In the late 19th century, Jews from Iraq, and some from Iran and India settled in Bahrain and subsequently established a synagogue. After the 1947 UN Partition Plan which envisaged partitioning Palestine into Jewish and Arab states, three days of protests and marches erupted. On the third day, the demonstrators began rioting.[3] Jewish homes were looted and the only synagogue on the island, in the capital city of Manama, was razed to the ground by foreign[4][2] Arab rioters. Even though the tensions resulted in Jews emigrating to Britain and the USA, another synagogue was built for those who remained.
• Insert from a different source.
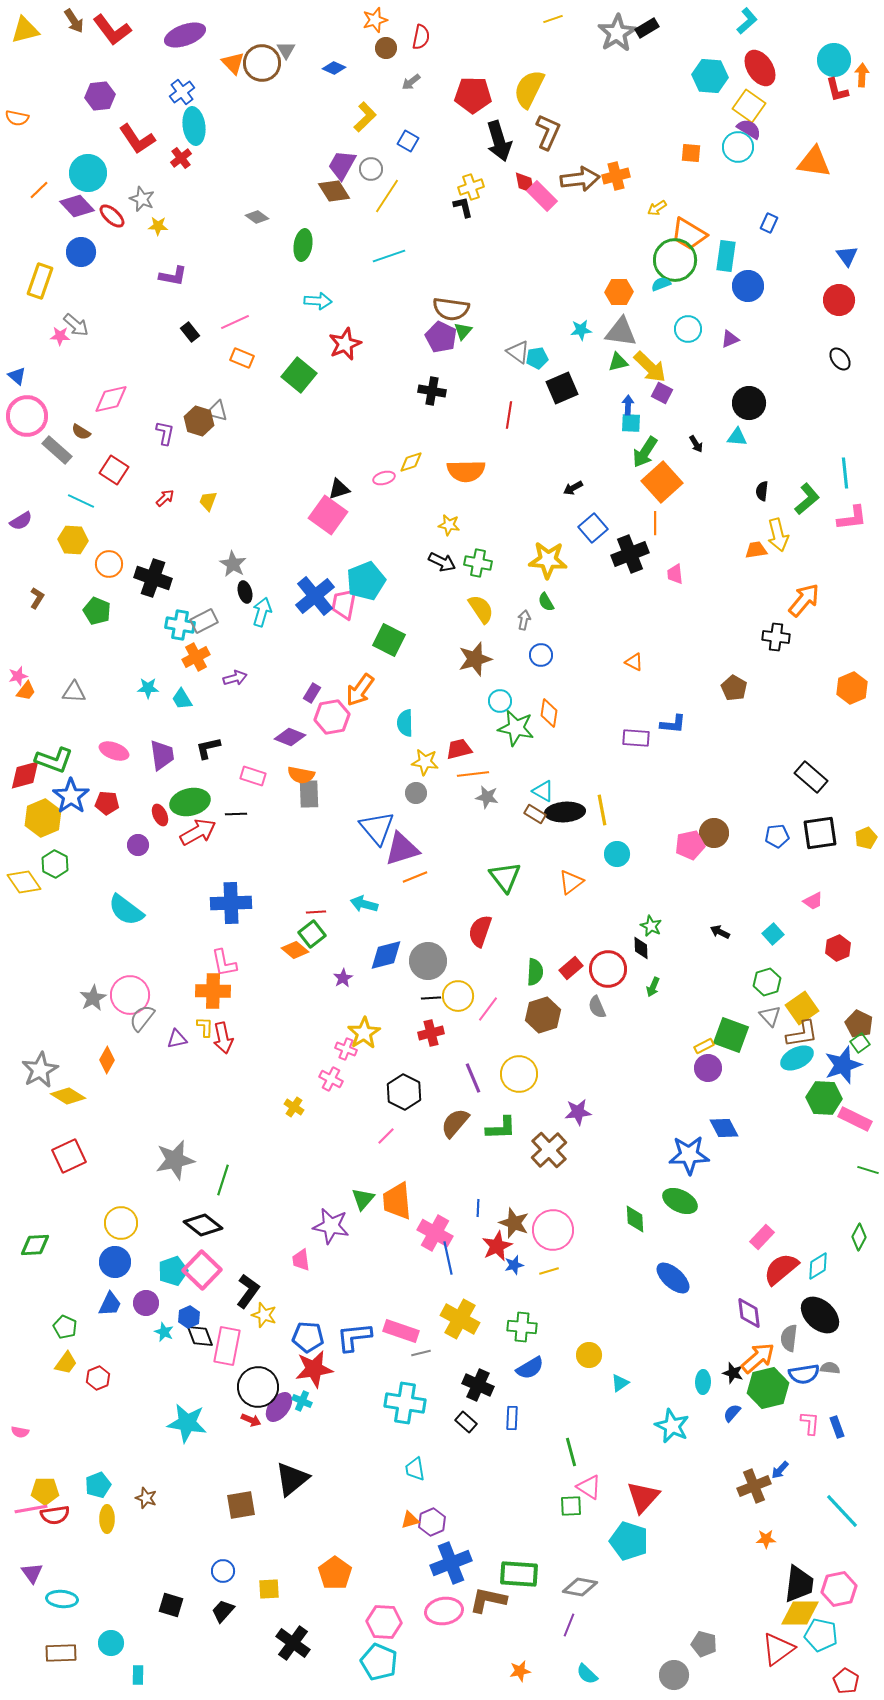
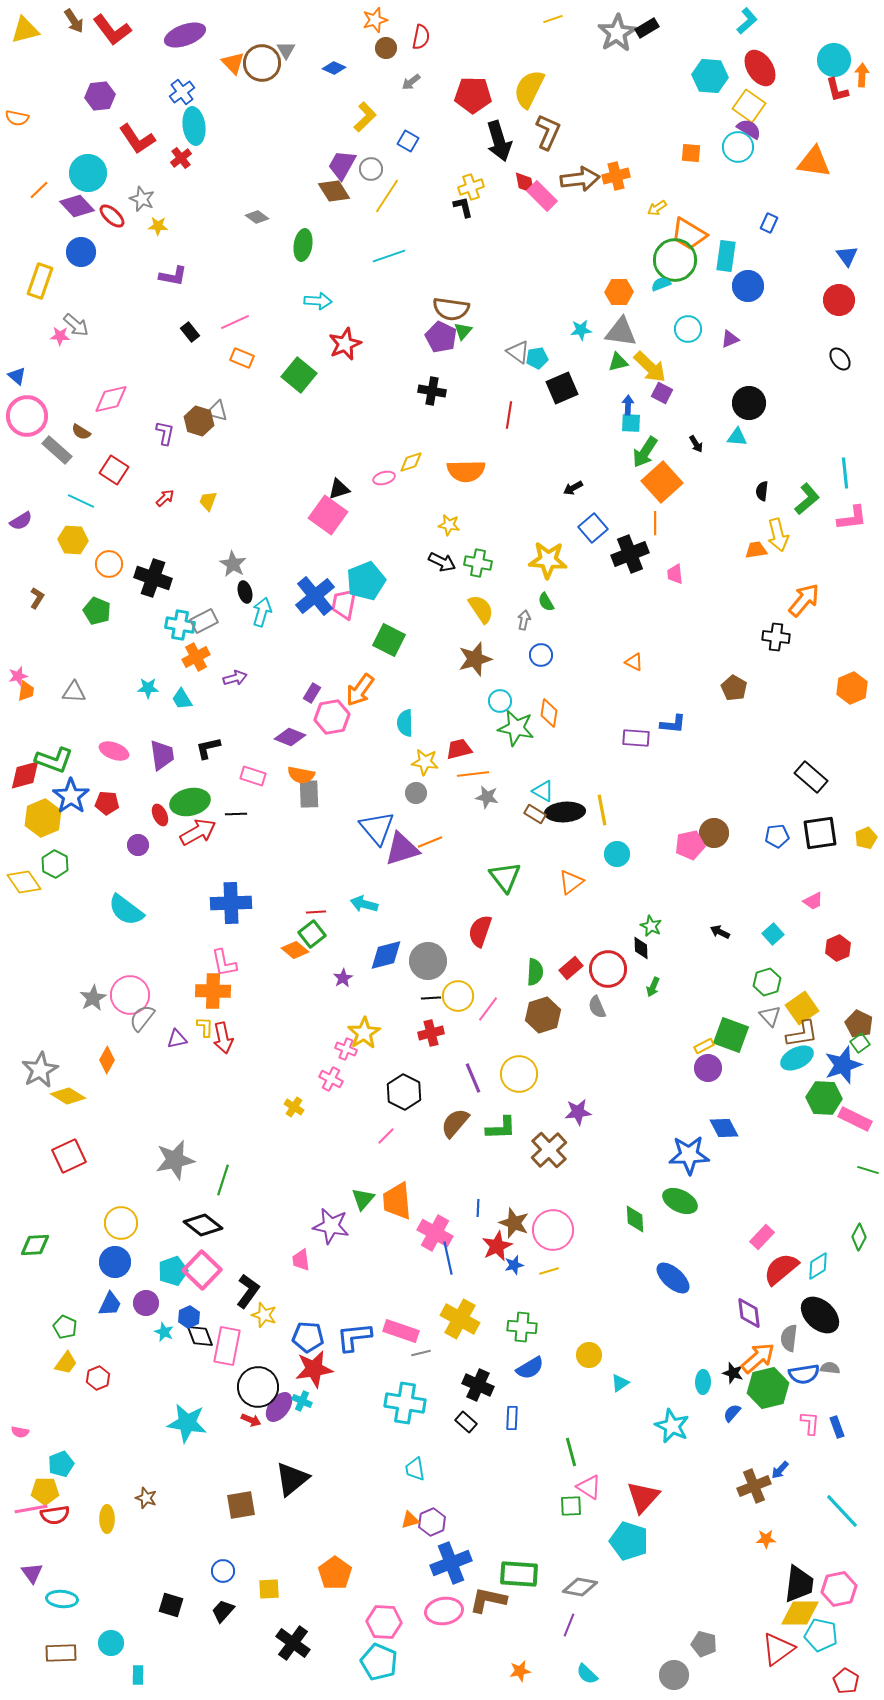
orange trapezoid at (26, 691): rotated 30 degrees counterclockwise
orange line at (415, 877): moved 15 px right, 35 px up
cyan pentagon at (98, 1485): moved 37 px left, 21 px up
Recently, as the synagogue is no longer in use, the Jewish community wanted to convert the building for another use or give it to charity, but the government wouldn't allow it. They insisted it remained as a synagogue.[1]

In 2006 after the roof began to fall in, Abraham David Nonoo, the Jewish community’s unofficial leader and a member of Bahrain’s forty-man shura, or parliamentary council, undertook to renovate the synagogue out of his own funds[2], although Bahrain's Crown Prince Sheikh Salman bin Hamad Al Khalifa has offered to pay for the construction of a new synagogue on the same site[5].

At the time the government also offered the Jewish community a piece of land to rebuild the old synagogue which was destroyed in 1948 and not rebuilt.[4]